Issue (i): whether the assessee was entitled to deduction under section 80IB(10) of the Income-tax Act, 1961 notwithstanding the absence of a completion certificate and the alleged deviation from the sanctioned plan, and whether it was a developer or only a contractor.
Analysis: The claim for deduction turned on whether the assessee had and built the housing project as a developer, and not as a mere contractor. The development agreement showed that the assessee undertook construction at its own cost, received 60% of the built-up area, and had control over the project, which distinguished it from a contractor. The absence of a completion certificate for the year under appeal was not treated as decisive, because the project had been approved before 1-4-2004 and the assessee was following the percentage completion method. The completion certificate requirement was read in a manner that would not frustrate the incentive provision, and the Board's clarification supported year-to-year deduction subject to later withdrawal if the project was not completed within the prescribed time. The objection based on deviation from the sanctioned number of flats did not displace the assessee's entitlement to deduction on the facts as found.
Conclusion: The assessee was held entitled to deduction under section 80IB(10) on this issue.
Issue (ii): whether chit dividend, scrap sales and material discount credited as other income formed part of business income eligible for deduction under section 80IB(10).
Analysis: The character of the receipts depended on whether they were connected with the business of the eligible undertaking.
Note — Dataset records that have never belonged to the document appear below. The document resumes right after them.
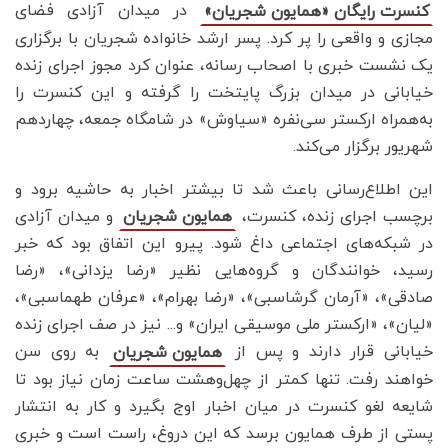
در میدان آزادی فضای
کنسرت رایگان «همایون شجریان»
مجازی و واقعی را پر کرد. پسر ارشد خانواده شجریان با برگزاری
یک نشست خبری با اصحاب رسانه، عنوان کرد مجوز اجرای زنده
خیابانی در میدان بزرگ پایتخت را گرفته و این کنسرت را
به‌همراه ارکستر سی‌نفره «سیاوش» در شامگاه جمعه، چهاردهم
شهریور برگزار می‌کند.
این اطلاع‌رسانی باعث شد تا بیشتر اخبار به حاشیه برود و
برچسب اجرای زنده، کنسرت،
و میدان آزادی
همایون شجریان
در شبکه‌های اجتماعی داغ شود. پیرو این اتفاق بود که خبر
رسید، خوانندگان و گروه‌هایی نظیر «رضا یزدانی»، «رضا
صادقی»، «آرمان گرشاسبی»، «رضا بهرام»، «عرفان طهماسبی»،
«لیان»، «ارکستر ملی موسیقی ایران» و... نیز در صف اجرای زنده
خیابانی قرار دارند و پس از
به روی سن
همایون شجریان
خواهند رفت. تنها کمتر از چهل‌وهشت ساعت زمان نیاز بود تا
شایعه لغو کنسرت در میان اخبار اوج بگیرد و کار به انتشار
پستی از طرف همایون برسد که این دروغ، راست است و خبری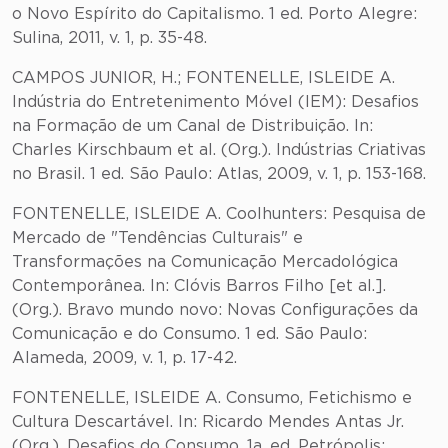
o Novo Espírito do Capitalismo. 1 ed. Porto Alegre:
Sulina, 2011, v. 1, p. 35-48.
CAMPOS JUNIOR, H.; FONTENELLE, ISLEIDE A.
Indústria do Entretenimento Móvel (IEM): Desafios
na Formação de um Canal de Distribuição. In:
Charles Kirschbaum et al. (Org.). Indústrias Criativas
no Brasil. 1 ed. São Paulo: Atlas, 2009, v. 1, p. 153-168.
FONTENELLE, ISLEIDE A. Coolhunters: Pesquisa de
Mercado de "Tendências Culturais" e
Transformações na Comunicação Mercadológica
Contemporânea. In: Clóvis Barros Filho [et al.].
(Org.). Bravo mundo novo: Novas Configurações da
Comunicação e do Consumo. 1 ed. São Paulo:
Alameda, 2009, v. 1, p. 17-42.
FONTENELLE, ISLEIDE A. Consumo, Fetichismo e
Cultura Descartável. In: Ricardo Mendes Antas Jr.
(Org.). Desafios do Consumo. 1a. ed. Petrópolis:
Chit dividend, scrap sales and discount on materials were treated as business-linked receipts forming part of the profits of the undertaking, whereas rent from a vacant flat and interest on deposits were not considered to be derived from the housing project.
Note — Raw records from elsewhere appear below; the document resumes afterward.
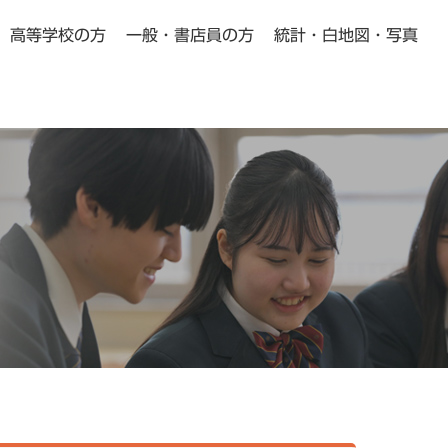
高等学校の方
一般・書店員の方
統計・白地図・写真
小学校・中学校の方向け
高等学校の方向け
Pick Up
Pick Up
動画教材
よくある質問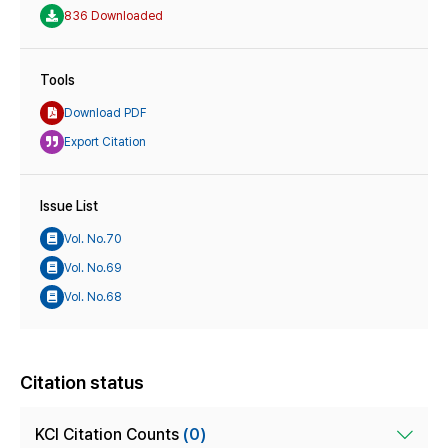
836 Downloaded
Tools
Download PDF
Export Citation
Issue List
Vol. No.70
Vol. No.69
Vol. No.68
Citation status
KCI Citation Counts
(0)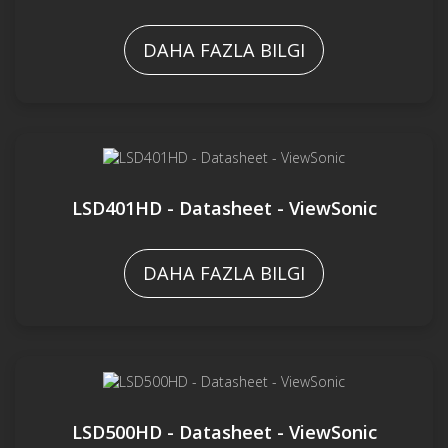
DAHA FAZLA BILGI
LSD401HD - Datasheet - ViewSonic
DAHA FAZLA BILGI
LSD500HD - Datasheet - ViewSonic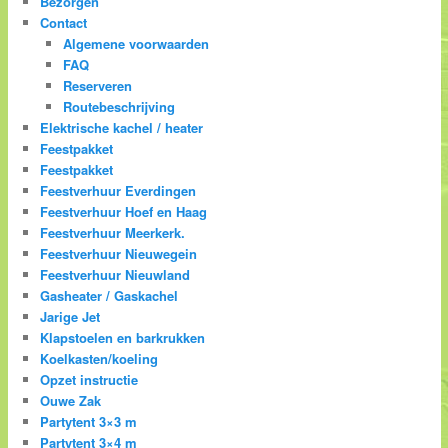
Bezorgen
Contact
Algemene voorwaarden
FAQ
Reserveren
Routebeschrijving
Elektrische kachel / heater
Feestpakket
Feestpakket
Feestverhuur Everdingen
Feestverhuur Hoef en Haag
Feestverhuur Meerkerk.
Feestverhuur Nieuwegein
Feestverhuur Nieuwland
Gasheater / Gaskachel
Jarige Jet
Klapstoelen en barkrukken
Koelkasten/koeling
Opzet instructie
Ouwe Zak
Partytent 3×3 m
Partytent 3×4 m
Conclusion: The issue was partly decided in favour of the assessee, with chit dividend, scrap sales and material discount held eligible, but rent and interest held ineligible.
Final Conclusion: The appeal succeeded in part, with the assessee obtaining deduction under section 80IB(10) and partial relief on the treatment of other income, while one ancillary issue was remitted for fresh adjudication.
Ratio Decidendi: For a housing project deduction, a developer following the percentage completion method cannot be denied relief merely because the completion certificate is obtained at project completion, and receipts integrally connected with the business of the eligible undertaking may form part of eligible profits.